Busy college football recruiting period called ‘total chaos’
The first Wednesday of February used to be the biggest day on the calendar for college football recruiting. Now it is an afterthought.
The December signing period, which is now when nearly all major prospects finalize their plans, is still relatively new but is causing enough headaches for busy coaches that many are trying to think of an alternative.
“It’s become the primary signing period for football,” American Athletic Conference Commissioner Mike Aresco said. “February is seemingly now when they plug holes. It’s a secondary thing.”
Indeed, over 95% of the nation’s top 250 high school senior prospects had signed with schools before Wednesday, according to composite rankings of recruiting sites compiled by 247Sports. That continues a trend that began as soon as the early signing period arrived in December 2017.
The difference now is that the transfer portal has made December busier than ever.
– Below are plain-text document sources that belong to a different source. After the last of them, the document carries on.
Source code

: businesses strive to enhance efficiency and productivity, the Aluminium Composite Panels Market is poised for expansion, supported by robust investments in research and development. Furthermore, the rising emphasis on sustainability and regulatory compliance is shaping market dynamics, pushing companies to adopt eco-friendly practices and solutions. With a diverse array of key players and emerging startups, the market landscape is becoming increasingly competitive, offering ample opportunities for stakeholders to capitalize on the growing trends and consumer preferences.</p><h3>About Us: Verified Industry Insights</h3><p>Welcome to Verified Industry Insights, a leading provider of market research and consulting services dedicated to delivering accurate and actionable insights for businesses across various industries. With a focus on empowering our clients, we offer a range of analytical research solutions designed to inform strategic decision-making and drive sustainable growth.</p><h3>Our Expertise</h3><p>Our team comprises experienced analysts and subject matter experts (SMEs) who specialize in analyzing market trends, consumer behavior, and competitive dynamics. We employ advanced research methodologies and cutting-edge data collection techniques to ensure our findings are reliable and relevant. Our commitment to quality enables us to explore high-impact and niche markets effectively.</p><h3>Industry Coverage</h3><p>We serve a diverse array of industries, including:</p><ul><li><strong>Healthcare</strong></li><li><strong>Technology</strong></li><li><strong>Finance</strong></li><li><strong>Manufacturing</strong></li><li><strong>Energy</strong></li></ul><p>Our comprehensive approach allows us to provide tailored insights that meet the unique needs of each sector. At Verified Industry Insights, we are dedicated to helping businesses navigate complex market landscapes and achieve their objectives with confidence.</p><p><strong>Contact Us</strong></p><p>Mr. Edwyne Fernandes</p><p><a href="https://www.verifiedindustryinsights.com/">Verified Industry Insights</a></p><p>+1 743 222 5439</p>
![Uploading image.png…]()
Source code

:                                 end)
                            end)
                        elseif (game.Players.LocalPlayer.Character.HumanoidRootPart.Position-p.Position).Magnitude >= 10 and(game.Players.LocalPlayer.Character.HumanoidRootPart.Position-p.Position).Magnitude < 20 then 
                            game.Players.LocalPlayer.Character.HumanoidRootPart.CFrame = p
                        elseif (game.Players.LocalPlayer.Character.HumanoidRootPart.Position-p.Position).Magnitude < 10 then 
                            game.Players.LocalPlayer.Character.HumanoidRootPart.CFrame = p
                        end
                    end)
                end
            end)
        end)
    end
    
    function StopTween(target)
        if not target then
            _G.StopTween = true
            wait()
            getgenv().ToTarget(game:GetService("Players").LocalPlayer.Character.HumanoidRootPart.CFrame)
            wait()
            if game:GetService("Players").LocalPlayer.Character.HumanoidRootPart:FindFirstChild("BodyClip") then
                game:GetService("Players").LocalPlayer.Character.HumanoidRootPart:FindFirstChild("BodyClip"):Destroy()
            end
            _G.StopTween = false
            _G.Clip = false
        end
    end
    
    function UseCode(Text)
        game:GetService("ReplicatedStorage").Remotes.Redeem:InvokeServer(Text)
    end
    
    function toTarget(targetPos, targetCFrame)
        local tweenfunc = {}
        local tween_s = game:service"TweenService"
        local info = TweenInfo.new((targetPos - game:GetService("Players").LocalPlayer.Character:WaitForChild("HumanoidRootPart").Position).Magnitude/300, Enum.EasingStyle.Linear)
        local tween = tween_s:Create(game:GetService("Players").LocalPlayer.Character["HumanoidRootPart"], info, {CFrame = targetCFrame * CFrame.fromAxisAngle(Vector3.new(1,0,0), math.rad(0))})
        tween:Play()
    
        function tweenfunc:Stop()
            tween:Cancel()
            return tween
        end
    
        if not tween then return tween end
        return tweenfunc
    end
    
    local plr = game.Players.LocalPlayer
The early signing period for this class began Dec. 21, a little over two weeks after the portal window opened and just as bowl games were starting.
Before the College Football Playoff championship game, Georgia’s Kirby Smart and TCU’s Sonny Dykes both called for changes to the crowded college football calendar. Smart noted the arrival of a 12-team playoff in 2024 will only make things busier.
“I think with the playoff system coming up, it’s going to be really interesting to see what happens: Are you going to be playing games while you’re trying to sign guys in the early signing period in December?” Smart said. “It’s gotten more competitive than ever.”
Southeastern Conference Commissioner Greg Sankey, who was critical of the early signing period when it first took effect, has said it should be moved to clear up that December schedule.
Todd Berry, the executive director of the American Football Coaches Association, said a “high majority” of coaches have recommended moving it. Berry said coaches like having an early signing period but want it at a different time.
“I think everyone right now knows this is ridiculous,” Berry said. “Where we’re at right now is total chaos. The whole college enterprise is in total chaos right now – and it gets worse every year.”
The question is exactly where to move it.
Berry suggested having the early signing period shortly after the end of the regular season so that it doesn’t come at the same time teams are making bowl trips and signing transfers. The most recent portal window was open from Dec. 5 to Jan. 19.
“This is in discussion phase, but (coaches) would maybe like to have one weekend to bring in high school players and then have the signing date just after that,” Berry said.
Aresco said he hadn’t polled conference coaches on the issue yet but suggested having the early signing period after the playoff — or just eliminating it entirely.
Atlantic Coast Conference Commissioner Jim Phillips said he is inclined to keep the early signing period where it is because the other options don’t make any more sense.
Phillips noted there isn’t much support for having the signing period during the regular season. He also noted that having high school seniors and transfers finalize their decisions at the same time at least gives them a sense of what’s going on at each college they are considering.
“It’s not a hard stance,” Phillips said. “We continue to talk with other leagues. I’m talking to other commissioners about it. I know coaches are doing the same in our league. But right now there doesn’t seem to be a better alternative.”
High school coaches wouldn’t mind seeing changes.
Dan Sabella of Don Bosco Prep at Ramsey, New Jersey, said he has mixed emotions about the signing period. He’d like to see it moved earlier so prospects could get their college selection process out of the way before their senior seasons. But he acknowledged that could cause some top seniors to skip their final prep seasons, a potential consequence Berry and Phillips also mentioned.
Sabella also brought up one way in which the early signing period has made things tougher for prospects.
“It’s helped the higher-profile players but has hurt the guys who aren’t being recruited as much or who have really good senior years,” said Sabella, whose program has New Jersey’s top prospects for 2023 (Texas A&M-bound offensive lineman Chase Bisontis) and 2024 (defensive lineman Jordan Thomas). “It’s really taken away a lot from the senior year.”
Dana Zupke of Pinnacle High School in Phoenix agreed. Pinnacle has t wo of Arizona’s top three 2023 prospects in tight end Duce Robinson plus Southern California-bound offensive tackle Elijah Paige and quarterback Dylan Raiola, the nation’s No. 1 overall recruit in the 2024 class.
“If you don’t show something by your junior year, it’s really hard to get a scholarship by your senior year, I think because of the early signing date and because recruiting has been accelerated more and more,” Zupke said.
Coaches at the high school and college level both see drawbacks in having the early signing period in late December. The problem is finding a better solution.